Archiwum 13 grudnia 2003


gru 13 2003 PIERWSZY LIST DO OJCA
Komentarze: 2

Jestem Anna, Anna Folley. Dziś są moje pierwsze urodziny. Z tego okresu niestety niewiele pamiętam... to co wiem jest wspomnieniem opowiadań rodzinnych. Myślę, że i Ty także niewiele pamiętasz. Odkąd pamiętam nie mówiono o Tobie źle, ale pewne rzeczy, w które trudno było mi uwierzyć chowałam w sercu na dnie, wierząc, że któregoś dnia sama się o tym przekonam. Ponoć we wszystkim jest ziarenko prawdy, nawet w plotce. Ponoć wina zawsze leży po środku.

Gdy okazało się, że mam krzywicę  a pani doktor powiedziała, iż tylko mleko od krowy może mnie uratować, pomóc odzyskać zdrowie, w obecności mamy pokiwałeś głową, iż nie macie takiej możliwości, mimo, że Twoi rodzice mieli gospodarstwo, i nie stanowiłoby to żadnego problemu. Trzeba tylko chcieć pomóc. Staram się zrozumieć, co kierowało Tobą, iż wielokrotnie w przełomowych sytuacjach wycofywałeś się, uciekałeś od problemów czy postępowałeś na przekorę.

Gdy byłeś potrzebny mamie, zamiast wracać do domu znikałeś na kilka dni u swoich rodziców, a mama się zamartwiała. Ponoć to ja byłam dzieckiem, ale tak naprawdę to chyba Ty nigdy nie dorosłeś, Tato - duży- mały chłopiec oczekujący pochwały za to, że jest, za to, że raczył wrócić do domu, nie potrzebowałeś żony - partnerki, dzieci zaś postrzegałeś, jak egzotyczne zwierzątka, które czasem trzeba przewinąć, ale jak to zrobić, skoro nawet nie potrafiłeś wziąźć mnie na ręce.

Minął roczek, trochę wyrosłam... mam kępkę czarnych włosków na głowie... babcia i mama się cieszą, że krzywizna została zażegnana... trochę mnie rozpieściły karmiąc śmietaną, co się odbiło na zaokrąglonej buziuni i nóżkach.

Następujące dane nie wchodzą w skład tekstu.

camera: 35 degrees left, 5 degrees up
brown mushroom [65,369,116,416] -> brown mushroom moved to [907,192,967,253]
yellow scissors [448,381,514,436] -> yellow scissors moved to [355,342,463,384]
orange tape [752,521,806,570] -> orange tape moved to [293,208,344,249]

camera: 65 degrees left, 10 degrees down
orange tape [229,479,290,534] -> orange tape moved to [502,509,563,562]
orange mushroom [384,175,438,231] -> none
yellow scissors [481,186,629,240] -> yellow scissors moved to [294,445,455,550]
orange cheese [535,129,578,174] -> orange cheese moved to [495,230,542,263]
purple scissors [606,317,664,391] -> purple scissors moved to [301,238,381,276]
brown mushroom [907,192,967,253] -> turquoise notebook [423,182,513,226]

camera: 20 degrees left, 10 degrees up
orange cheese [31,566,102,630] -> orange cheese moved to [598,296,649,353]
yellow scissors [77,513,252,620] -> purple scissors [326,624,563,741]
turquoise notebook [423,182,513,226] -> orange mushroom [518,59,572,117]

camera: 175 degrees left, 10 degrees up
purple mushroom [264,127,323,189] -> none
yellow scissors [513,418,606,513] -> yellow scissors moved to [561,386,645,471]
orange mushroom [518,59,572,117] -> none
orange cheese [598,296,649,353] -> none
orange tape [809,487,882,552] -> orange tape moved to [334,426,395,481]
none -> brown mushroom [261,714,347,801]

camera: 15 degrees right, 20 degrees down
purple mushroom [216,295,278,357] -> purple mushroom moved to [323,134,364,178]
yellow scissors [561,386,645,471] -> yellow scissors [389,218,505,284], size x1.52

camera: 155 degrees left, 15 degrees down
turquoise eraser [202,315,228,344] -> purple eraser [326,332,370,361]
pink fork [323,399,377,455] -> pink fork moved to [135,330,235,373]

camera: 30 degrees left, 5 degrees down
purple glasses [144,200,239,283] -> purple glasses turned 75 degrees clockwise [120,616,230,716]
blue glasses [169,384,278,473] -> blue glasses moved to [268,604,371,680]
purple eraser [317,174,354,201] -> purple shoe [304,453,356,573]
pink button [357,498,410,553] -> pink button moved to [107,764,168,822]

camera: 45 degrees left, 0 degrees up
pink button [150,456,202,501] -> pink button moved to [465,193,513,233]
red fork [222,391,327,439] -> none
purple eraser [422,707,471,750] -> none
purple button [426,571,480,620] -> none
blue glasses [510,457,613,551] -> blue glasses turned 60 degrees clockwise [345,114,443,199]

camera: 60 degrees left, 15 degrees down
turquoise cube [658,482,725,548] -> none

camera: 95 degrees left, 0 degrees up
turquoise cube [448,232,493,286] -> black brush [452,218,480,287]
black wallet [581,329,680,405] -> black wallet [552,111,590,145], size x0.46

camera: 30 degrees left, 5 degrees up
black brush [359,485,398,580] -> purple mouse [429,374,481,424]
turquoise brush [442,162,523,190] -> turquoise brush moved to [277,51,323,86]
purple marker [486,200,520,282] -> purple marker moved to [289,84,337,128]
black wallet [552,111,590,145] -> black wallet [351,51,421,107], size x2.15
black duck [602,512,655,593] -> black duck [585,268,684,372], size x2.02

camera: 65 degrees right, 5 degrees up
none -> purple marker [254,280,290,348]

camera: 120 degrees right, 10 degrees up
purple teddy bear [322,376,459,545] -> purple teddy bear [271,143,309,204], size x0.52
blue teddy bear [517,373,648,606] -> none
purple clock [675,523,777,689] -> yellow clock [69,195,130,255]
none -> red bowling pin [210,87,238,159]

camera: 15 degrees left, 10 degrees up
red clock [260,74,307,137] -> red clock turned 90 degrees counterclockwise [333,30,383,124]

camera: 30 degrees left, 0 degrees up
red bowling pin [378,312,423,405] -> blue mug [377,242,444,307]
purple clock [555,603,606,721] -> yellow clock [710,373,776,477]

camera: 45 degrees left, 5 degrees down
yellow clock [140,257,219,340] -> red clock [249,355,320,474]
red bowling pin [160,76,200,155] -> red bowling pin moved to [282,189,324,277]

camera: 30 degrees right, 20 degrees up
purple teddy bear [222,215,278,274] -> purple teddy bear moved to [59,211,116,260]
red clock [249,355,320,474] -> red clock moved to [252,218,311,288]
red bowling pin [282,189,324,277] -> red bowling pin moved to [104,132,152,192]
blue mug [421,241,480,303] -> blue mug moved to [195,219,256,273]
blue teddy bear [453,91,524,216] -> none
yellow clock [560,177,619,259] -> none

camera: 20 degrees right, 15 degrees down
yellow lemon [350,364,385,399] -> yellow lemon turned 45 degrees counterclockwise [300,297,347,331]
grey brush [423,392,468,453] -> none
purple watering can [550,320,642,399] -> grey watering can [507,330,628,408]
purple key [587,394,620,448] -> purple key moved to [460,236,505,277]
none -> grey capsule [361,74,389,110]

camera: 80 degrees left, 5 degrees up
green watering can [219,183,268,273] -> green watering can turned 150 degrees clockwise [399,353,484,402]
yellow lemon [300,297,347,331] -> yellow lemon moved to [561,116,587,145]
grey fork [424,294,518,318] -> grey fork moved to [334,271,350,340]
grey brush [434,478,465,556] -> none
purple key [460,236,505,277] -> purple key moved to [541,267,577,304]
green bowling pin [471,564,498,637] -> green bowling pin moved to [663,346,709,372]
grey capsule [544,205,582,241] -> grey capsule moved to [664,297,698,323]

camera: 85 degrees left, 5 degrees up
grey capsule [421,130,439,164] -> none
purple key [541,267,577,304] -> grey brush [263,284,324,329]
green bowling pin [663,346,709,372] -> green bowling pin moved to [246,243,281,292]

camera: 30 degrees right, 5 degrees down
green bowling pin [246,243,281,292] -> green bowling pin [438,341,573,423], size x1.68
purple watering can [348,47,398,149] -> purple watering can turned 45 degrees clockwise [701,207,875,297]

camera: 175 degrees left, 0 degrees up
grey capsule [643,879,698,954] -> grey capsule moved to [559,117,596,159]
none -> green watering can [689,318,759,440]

Ale jestem już prawie zdrowa...

Zaczynam gadulić w swoim języku, a dziadzio się cieszy... pierwszym słowem, które potrafię wymówić jest "dzia dzia" ... bierze mnie na kolana i podaje do rączki kacze udko... w jego oczach rozświetla się prawdziwa radość.